Viton® Chemical Resistance
The range of chemicals to which Viton® fluoroelastomer is resistant is one of the broadest in the industry. DuPont has introduced several Viton® products that will give the compounder a greater flexibility in formulating parts requiring chemical resistance.
General Chemical Resistance:
Viton® is resistant to oils, aqueous media and most other fluids. The range of chemicals to which Viton® is resistant is so broad that it is by far easier to list the few chemicals in which Viton® will be chemically attacked or swollen.
In general, low molecular weight ketones and esters will swell a vulcanizate of Viton® and, in fact, ketones such as methyl ethyl ketones are used as solvents for uncured Viton®. Esters such as ethyl acetate are also used as solvents for Viton® (uncured). The more polar a material the more likely it will swell Viton®. Much work is being done in the area of solubility parameters to characterize the swelling behavior of various fluids by comparison of dispersion, hydrogen bonding and dipole parameters to the corresponding parameters of the elastomer.
Amines affect Viton® differently from the ketones and esters. Generally, amines will react with the polymer backbone and result in embrittlement of the vulcanizate. The elongation will drop off significantly and hardness will increase. Amines are just one kind of base. In general, strong bases such as sodium hydroxide at relatively high concentrations will degrade Viton®. In summary, a basic understanding of chemistry is helpful in judging an elastomer's resistance to swelling or degradation.
Broad Chemical Compatibility
Because Viton® is compatible with a very wide range of chemicals, fuels and solvents, it can reduce costs through extended service life and reduce unscheduled downtime for seals and components. Broad compatibility also increases product versatility to extend applications.
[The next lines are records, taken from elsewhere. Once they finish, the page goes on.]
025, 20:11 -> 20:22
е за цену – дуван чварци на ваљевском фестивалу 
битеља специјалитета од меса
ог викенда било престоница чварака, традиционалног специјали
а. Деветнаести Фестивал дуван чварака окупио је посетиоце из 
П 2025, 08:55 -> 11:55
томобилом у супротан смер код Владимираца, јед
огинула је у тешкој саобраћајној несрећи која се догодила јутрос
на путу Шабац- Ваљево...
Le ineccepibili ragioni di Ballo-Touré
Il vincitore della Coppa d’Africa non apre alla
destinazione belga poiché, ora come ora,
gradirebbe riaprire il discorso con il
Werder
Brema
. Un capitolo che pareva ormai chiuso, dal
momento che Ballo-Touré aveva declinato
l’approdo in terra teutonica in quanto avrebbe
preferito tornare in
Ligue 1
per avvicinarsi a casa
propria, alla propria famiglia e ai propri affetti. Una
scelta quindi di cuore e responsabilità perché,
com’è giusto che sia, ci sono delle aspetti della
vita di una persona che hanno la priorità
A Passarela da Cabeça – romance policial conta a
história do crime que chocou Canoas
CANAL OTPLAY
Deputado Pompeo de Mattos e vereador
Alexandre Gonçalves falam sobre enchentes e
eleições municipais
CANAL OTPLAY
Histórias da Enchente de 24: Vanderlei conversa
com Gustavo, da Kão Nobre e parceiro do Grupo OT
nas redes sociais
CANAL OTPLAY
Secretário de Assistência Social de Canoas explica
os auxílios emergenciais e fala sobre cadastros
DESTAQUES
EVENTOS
A typical recipe for Viton® will contain, besides the polymer, curatives (diamines, polyols, or peroxides), metal oxides (calcium oxide, magnesium oxide in combination with calcium hydroxide, oxides of lead), reinforcing fillers (carbon blacks, diatomaceous earth, and other mineral fillers) and processing aids as necessary. The use of these different compounding materials in formulating compounds based on Viton® can have a significant effect on the performance of the vulcanizate in service.
The volume of elastomer in the compound, much more than the degree of crosslinking, can have a marked effect on volume swell after fluid immersion.
In general, the oxides of lead, and in particular litharge, are used when resistance to aqueous media is of primary importance. Peroxide-cured compounds of Viton® are usually more resistant to aqueous media than compounds cured with either diamines or polyols. Bear in mind that a standard formulation of Viton®, such as one using a polyol, magnesium oxide/calcium hydroxide cure system, still has excellent resistance to most fluids. Compounding bulletins on the various types of Viton® and curing systems are available from Problem Solving Products, Inc. and provide more detailed information on formulations.